И все-таки жизнь прекрасна - страница 20



Когда он переехал в Москву, у него не было ни прописки, ни квартиры. На все требовалось время. Около года он жил в гостинице на Тверской. Но вечерами засиживался у нас дома и нередко оставался у меня ночевать… Потом он получил квартиру, перевез семью, и все пошло своим чередом.

Я по себе знал, как нелегко провинциалу утвердиться в московской обстановке. А потому всюду «таскал» с собой новоиспеченного москвича – на литературные вечера, где знакомил Лешу с известными людьми, на всяческие приемы, устраивал ему выступления на поэтических праздниках. Будучи человеком умным и хватким, он довольно быстро вписался в столичную жизнь.

Когда я стал главным редактором «Юности», то сразу назначил его своим заместителем. Нам хорошо работалось вместе. Пока ему не предложили должность редактора «Крокодила». Правда, узнал я об этом не от него, что меня весьма удивило. Хорошо помню тот день, когда Леша, сославшись на неотложные дела, попросил у меня разрешения уйти с редколлегии. Через час кто-то из сотрудников во всеуслышание заявил, что в редакции журнала «Крокодил» только что представили коллективу нового главного редактора… Алексея Степановича Пьянова. Я и бровью не повел, словно мне все было известно. Но «черная кошка», побежавшая в сторону «Крокодила», перешла и нашу дорогу. Потому что я наивно полагал, что по старой дружбе Леша должен был бы со мной посоветоваться, обсудить неожиданные для него и меня повороты в его судьбе. И уж, по крайней мере, не делать из всего «тайны мадридского двора».

Вспомнились мои давние стихи:

Не люблю хитрецов,
Не умею хитрить.
Не могу дурака
Похвалой одарить.
Не умею молчать,
Если сердце кипит.
Не меняю на выгоду
Мелких обид.
Не люблю хитрецов,
Не умею хитрить.
Что подумал о ком-то,
Могу повторить.
Все могу повторить,
Глядя прямо в глаза.
Если б так же всегда
Поступали друзья.

Леша обиделся на меня за эти стихи, приняв их на свой счет. Наверно, он был прав…
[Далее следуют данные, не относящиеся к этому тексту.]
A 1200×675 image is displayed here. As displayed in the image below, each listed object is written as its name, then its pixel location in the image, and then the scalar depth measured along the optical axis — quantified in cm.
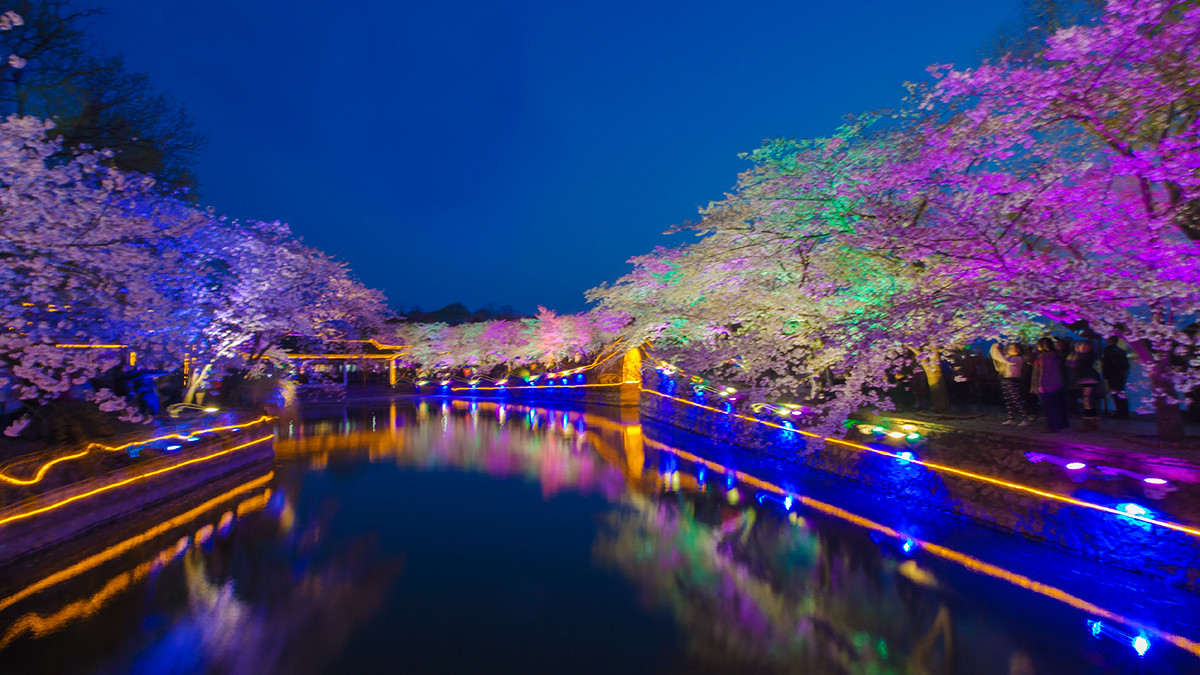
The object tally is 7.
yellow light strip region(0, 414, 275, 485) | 641
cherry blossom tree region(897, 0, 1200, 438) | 579
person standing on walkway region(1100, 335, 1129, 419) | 920
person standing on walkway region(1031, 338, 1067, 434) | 812
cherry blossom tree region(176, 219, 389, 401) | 1573
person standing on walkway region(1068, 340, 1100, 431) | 818
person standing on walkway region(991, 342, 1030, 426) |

По-разному складывались в редакции мои отношения и с писателями. Как-то мало известный тогда молодой литератор Владимир Тихвинский принес нам свою первую повесть. Это была трагическая история об украинских детях, которых фашисты угоняли на работу в Германию. Мне рукопись понравилась. Но Полевой высказался категорически против.
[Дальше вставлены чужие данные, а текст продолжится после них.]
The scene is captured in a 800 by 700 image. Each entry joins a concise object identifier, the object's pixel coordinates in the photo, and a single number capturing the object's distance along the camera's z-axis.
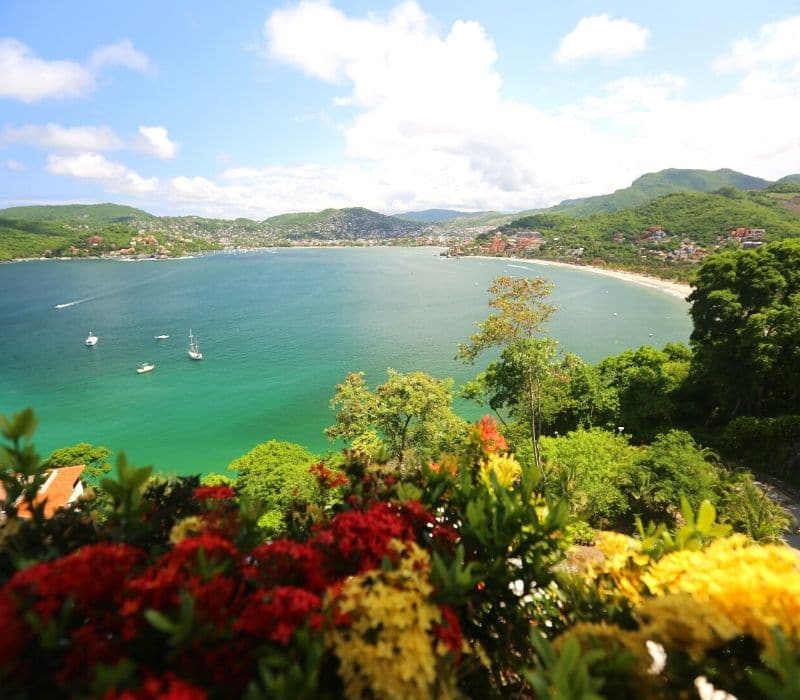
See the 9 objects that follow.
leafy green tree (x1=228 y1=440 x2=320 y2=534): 11.51
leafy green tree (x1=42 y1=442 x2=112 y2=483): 15.43
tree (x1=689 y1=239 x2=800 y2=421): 13.11
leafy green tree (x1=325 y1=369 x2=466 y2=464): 12.51
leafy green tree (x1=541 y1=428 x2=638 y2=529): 9.91
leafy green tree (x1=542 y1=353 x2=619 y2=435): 16.17
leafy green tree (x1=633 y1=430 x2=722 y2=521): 9.36
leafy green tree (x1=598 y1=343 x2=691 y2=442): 15.73
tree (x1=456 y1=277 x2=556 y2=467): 11.21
– Все это автор напридумал. И никого не убедил… – сказал Полевой.

– Да ничего он не придумал. Это он о себе написал, – возражал я.

– Вы не воевали, Андрей, а я, извините, фронтовик. И знаю, что было, а чего не было. Бывало и похуже. Но эти факты придуманы…

Тогда я предложил, чтобы рукопись прочли члены редколлегии – участники Великой Отечественной войны. Полевой согласился. И когда они тоже высказались за публикацию, Борис Николаевич смущенно сказал:

– Если взвод идет в ногу, а взводный не попадает в ритм, значит… В общем, печатайте.

…Владимир Тихвинский ходил по редакции с журналом, где его напечатали – счастливый, шумный – и в коридоре столкнулся с Полевым.

– Спасибо, Борис Николаевич, за все.

– Не меня благодарите, а своих коллег. А я был против. И, видимо, ошибался…

И пригласил его к себе в кабинет.

Вот такой был наш «БЭЭНЧИК» – честный, открытый, благородный. Это ведь не каждый смог бы при глобальной известности, да еще и будучи главным редактором миллионного журнала, признаться в своей ошибке начинающему автору.

И позже уже в своем кабинете он весело спросил Тихвинского:

– А вам никто не говорил, что вы очень похожи на известные портреты Карла Маркса?